# Exercise prompt
Could you convert every line of the records below into a JSON list of strings, with one string per line and the blank lines left out?

(Records to use begins)

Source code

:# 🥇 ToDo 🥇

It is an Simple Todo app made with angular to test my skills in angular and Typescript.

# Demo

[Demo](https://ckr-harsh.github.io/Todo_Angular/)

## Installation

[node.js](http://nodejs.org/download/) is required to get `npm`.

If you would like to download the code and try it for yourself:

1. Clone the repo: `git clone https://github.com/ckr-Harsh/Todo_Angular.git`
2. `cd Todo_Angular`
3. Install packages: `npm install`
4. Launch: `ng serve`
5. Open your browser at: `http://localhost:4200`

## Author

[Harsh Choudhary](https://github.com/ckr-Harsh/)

(Records to use ends)

# Response to the task
[
  "Source code",
  ":# 🥇 ToDo 🥇",
  "It is an Simple Todo app made with angular to test my skills in angular and Typescript.",
  "# Demo",
  "[Demo](https://ckr-harsh.github.io/Todo_Angular/)",
  "## Installation",
  "[node.js](http://nodejs.org/download/) is required to get `npm`.",
  "If you would like to download the code and try it for yourself:",
  "1. Clone the repo: `git clone https://github.com/ckr-Harsh/Todo_Angular.git`",
  "2. `cd Todo_Angular`",
  "3. Install packages: `npm install`",
  "4. Launch: `ng serve`",
  "5. Open your browser at: `http://localhost:4200`",
  "## Author",
  "[Harsh Choudhary](https://github.com/ckr-Harsh/)"
]